FDA-Duke Clinical Trial Initiative Focuses on IRB Reform. The new
public/private partnership between FDA and Duke University intended to
modernize clinical trials has named institutional review board ("IRB")
reform as one of its first goals. The partnership plans to streamline
and standardize the process of obtaining IRB approval for clinical
research so that larger studies can be completed more quickly and less
expensively. The partnership believes that under the current system,
IRBs are expected to do too much, resulting in unnecessary delays to
clinical research for devices and drugs. The IRB regulations were
written in the early 1970s, at a time when most clinical trials were
conducted at a single study site. The partnership intends to update
these outdated regulations to better define the role of IRBs and devise
ways to expedite the IRB approval process. Additional information is
available at www.thegraysheet.com (paid subscription service).

New FDA Guidance Document: Consensus Standards. The FDA recently
published a new guidance document for medical device manufacturers that
rely on recognized consensus standards in their premarket submissions.
Conformity to consensus standards may reduce the amount of documentation
and time necessary to complete the premarket review process. A current
list of FDA recognized standards can be found at
www.accessdata.fda.gov/scripts/cdrh/cfdocs/cfStandards/search.cfm. The new guidance document, "Recognition and Use of Consensus
Standards; Guidance for Industry and FDA Staff," can be viewed at
www.fda.gov/cdrh/osel/guidance/321.pdf. Additional
information is available at www.fdanews.com.

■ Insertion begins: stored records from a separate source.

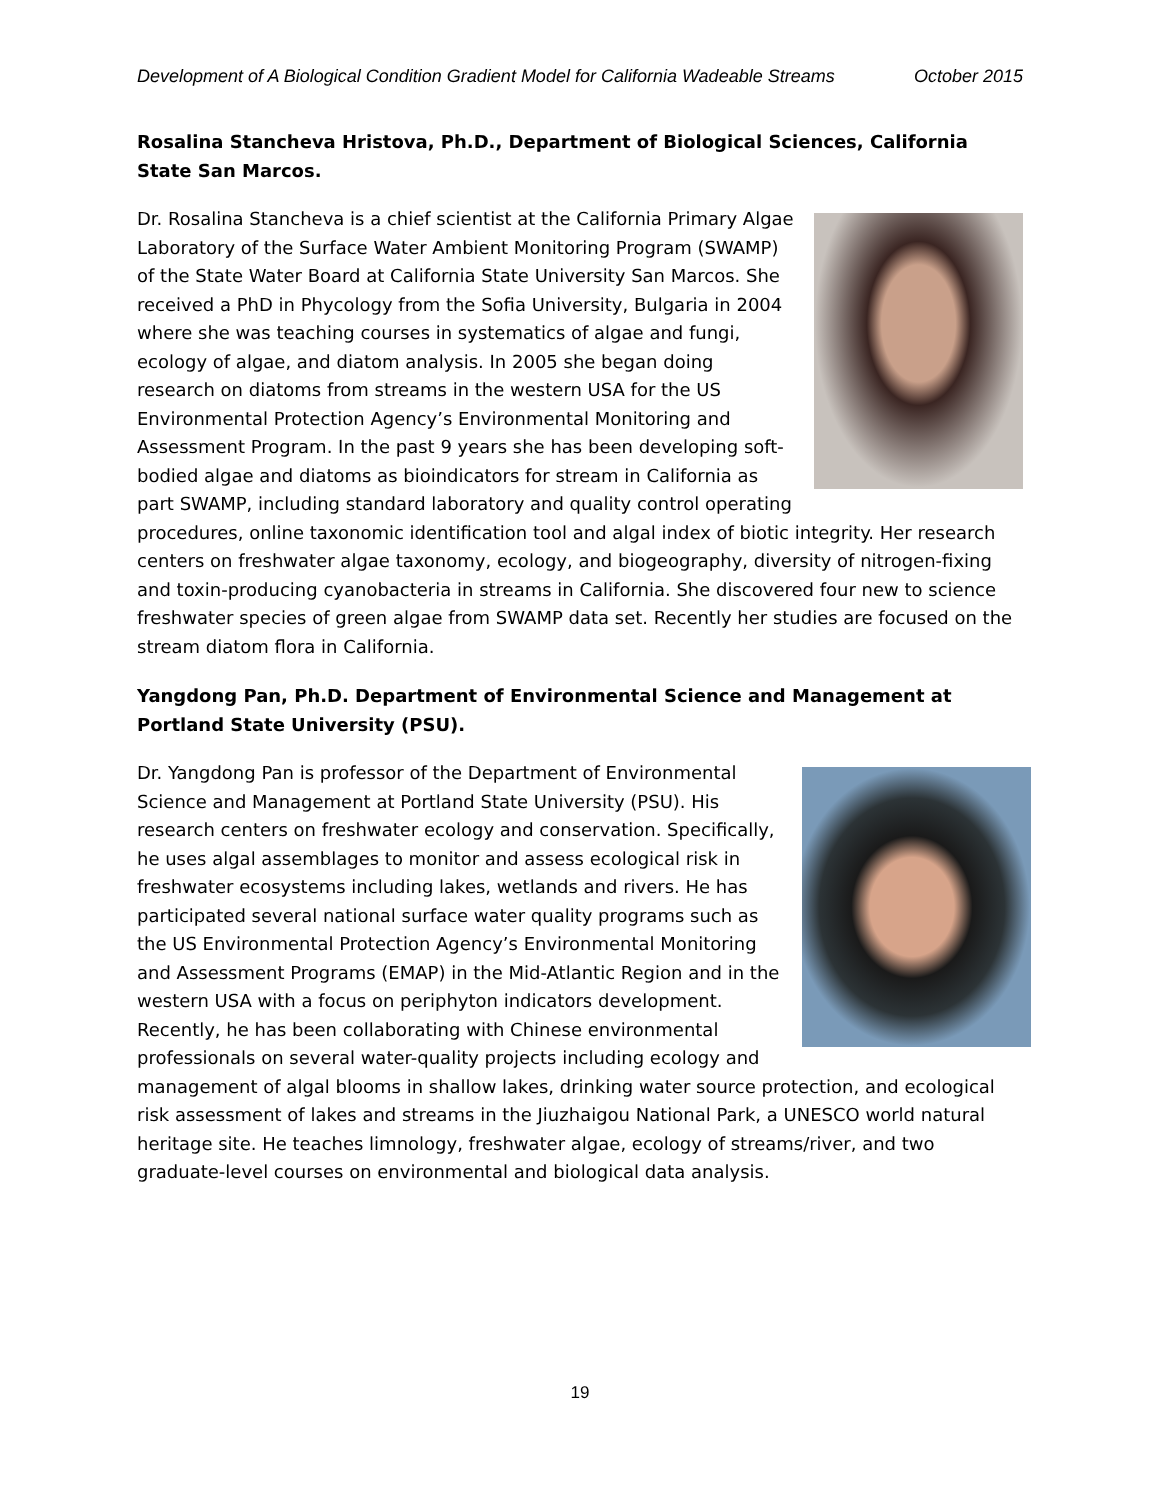Development of A Biological Condition Gradient Model for California Wadeable Streams October 2015
Rosalina Stancheva Hristova, Ph.D., Department of Biological Sciences, California State San Marcos.
Dr. Rosalina Stancheva is a chief scientist at the California Primary Algae Laboratory of the Surface Water Ambient Monitoring Program (SWAMP) of the State Water Board at California State University San Marcos. She received a PhD in Phycology from the Sofia University, Bulgaria in 2004 where she was teaching courses in systematics of algae and fungi, ecology of algae, and diatom analysis. In 2005 she began doing research on diatoms from streams in the western USA for the US Environmental Protection Agency’s Environmental Monitoring and Assessment Program. In the past 9 years she has been developing soft-bodied algae and diatoms as bioindicators for stream in California as part SWAMP, including standard laboratory and quality control operating procedures, online taxonomic identification tool and algal index of biotic integrity. Her research centers on freshwater algae taxonomy, ecology, and biogeography, diversity of nitrogen-fixing and toxin-producing cyanobacteria in streams in California. She discovered four new to science freshwater species of green algae from SWAMP data set. Recently her studies are focused on the stream diatom flora in California.
Yangdong Pan, Ph.D. Department of Environmental Science and Management at Portland State University (PSU).
Dr. Yangdong Pan is professor of the Department of Environmental Science and Management at Portland State University (PSU). His research centers on freshwater ecology and conservation. Specifically, he uses algal assemblages to monitor and assess ecological risk in freshwater ecosystems including lakes, wetlands and rivers. He has participated several national surface water quality programs such as the US Environmental Protection Agency’s Environmental Monitoring and Assessment Programs (EMAP) in the Mid-Atlantic Region and in the western USA with a focus on periphyton indicators development. Recently, he has been collaborating with Chinese environmental professionals on several water-quality projects including ecology and management of algal blooms in shallow lakes, drinking water source protection, and ecological risk assessment of lakes and streams in the Jiuzhaigou National Park, a UNESCO world natural heritage site. He teaches limnology, freshwater algae, ecology of streams/river, and two graduate-level courses on environmental and biological data analysis.
19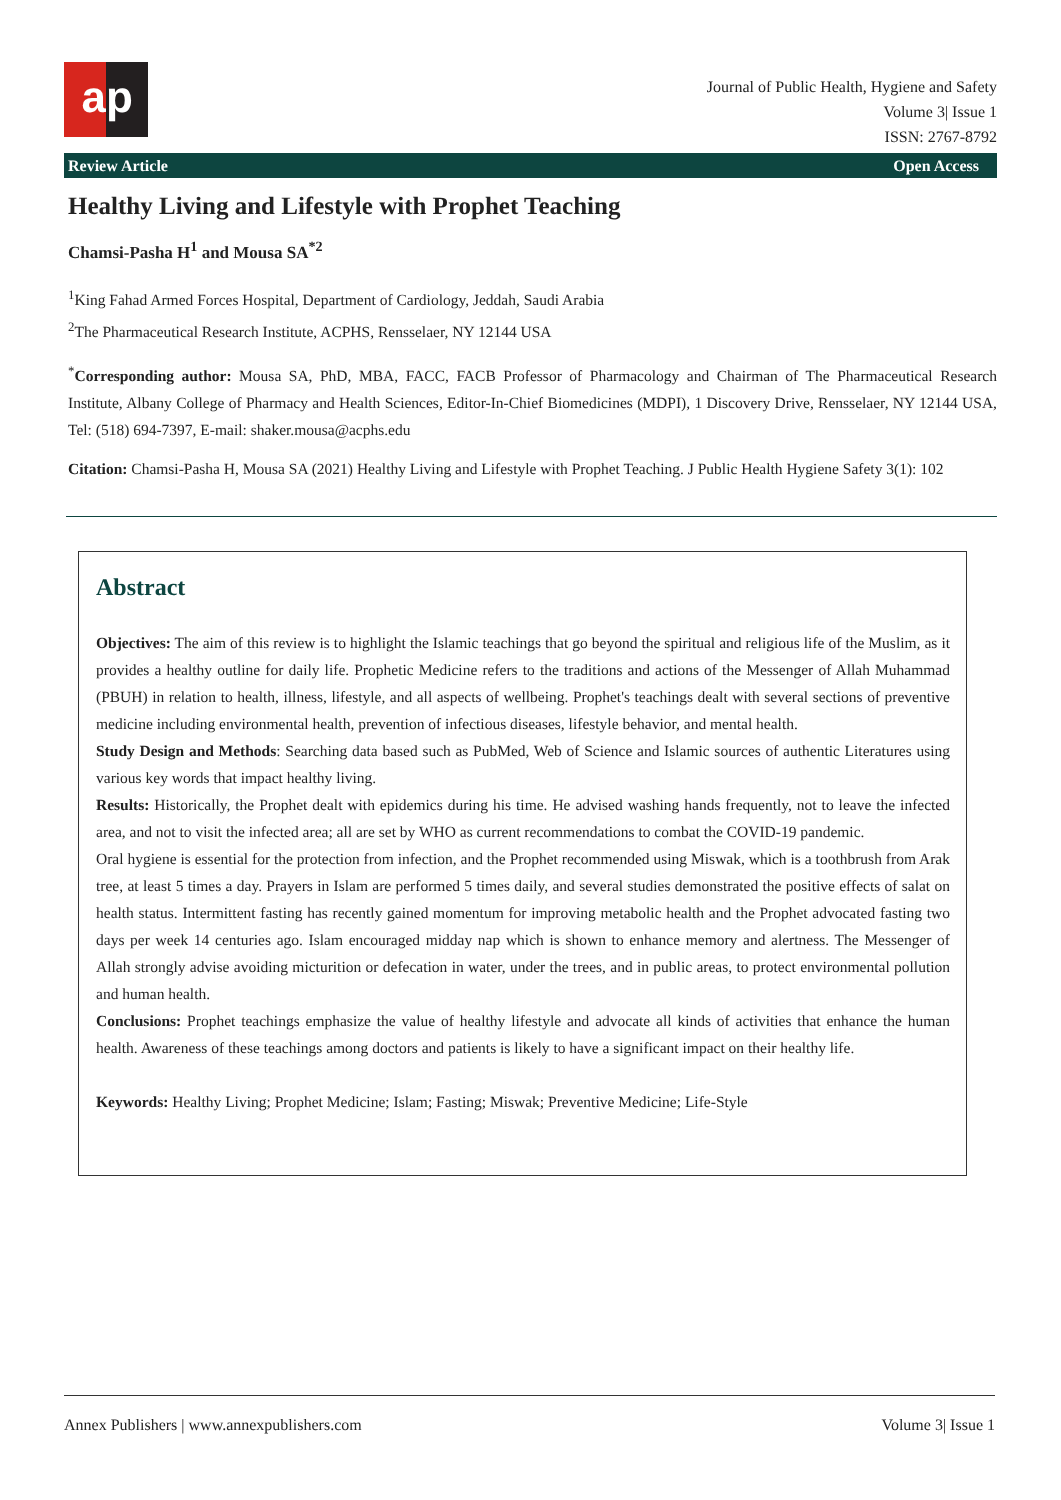a p
Journal of Public Health, Hygiene and Safety
Volume 3| Issue 1
ISSN: 2767-8792
Review Article Open Access
Healthy Living and Lifestyle with Prophet Teaching
Chamsi-Pasha H<sup>1</sup> and Mousa SA<sup>*2</sup>
<sup>1</sup> King Fahad Armed Forces Hospital, Department of Cardiology, Jeddah, Saudi Arabia
<sup>2</sup> The Pharmaceutical Research Institute, ACPHS, Rensselaer, NY 12144 USA
<sup>*</sup> Corresponding author: Mousa SA, PhD, MBA, FACC, FACB Professor of Pharmacology and Chairman of The Pharmaceutical Research Institute, Albany College of Pharmacy and Health Sciences, Editor-In-Chief Biomedicines (MDPI), 1 Discovery Drive, Rensselaer, NY 12144 USA, Tel: (518) 694-7397, E-mail: shaker.mousa@acphs.edu
Citation: Chamsi-Pasha H, Mousa SA (2021) Healthy Living and Lifestyle with Prophet Teaching. J Public Health Hygiene Safety 3(1): 102
Abstract
Objectives: The aim of this review is to highlight the Islamic teachings that go beyond the spiritual and religious life of the Muslim, as it provides a healthy outline for daily life. Prophetic Medicine refers to the traditions and actions of the Messenger of Allah Muhammad (PBUH) in relation to health, illness, lifestyle, and all aspects of wellbeing. Prophet's teachings dealt with several sections of preventive medicine including environmental health, prevention of infectious diseases, lifestyle behavior, and mental health.
Study Design and Methods: Searching data based such as PubMed, Web of Science and Islamic sources of authentic Literatures using various key words that impact healthy living.
Results: Historically, the Prophet dealt with epidemics during his time. He advised washing hands frequently, not to leave the infected area, and not to visit the infected area; all are set by WHO as current recommendations to combat the COVID-19 pandemic.
Oral hygiene is essential for the protection from infection, and the Prophet recommended using Miswak, which is a toothbrush from Arak tree, at least 5 times a day. Prayers in Islam are performed 5 times daily, and several studies demonstrated the positive effects of salat on health status. Intermittent fasting has recently gained momentum for improving metabolic health and the Prophet advocated fasting two days per week 14 centuries ago. Islam encouraged midday nap which is shown to enhance memory and alertness. The Messenger of Allah strongly advise avoiding micturition or defecation in water, under the trees, and in public areas, to protect environmental pollution and human health.
Conclusions: Prophet teachings emphasize the value of healthy lifestyle and advocate all kinds of activities that enhance the human health. Awareness of these teachings among doctors and patients is likely to have a significant impact on their healthy life.
Keywords: Healthy Living; Prophet Medicine; Islam; Fasting; Miswak; Preventive Medicine; Life-Style
Annex Publishers | www.annexpublishers.com Volume 3| Issue 1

Proposed eMDR Rule Due in February. The FDA expects to release a new
proposed rule in February 2008 to make electronic medical device
reporting ("eMDR") mandatory. The proposed rule is expected to give
companies one year from issuance of the final rule to begin using eMDR.
The agency does not expect medical device firms to experience difficulty
making the transition to an electronic reporting form. Additional
information is available at www.fdanews.com.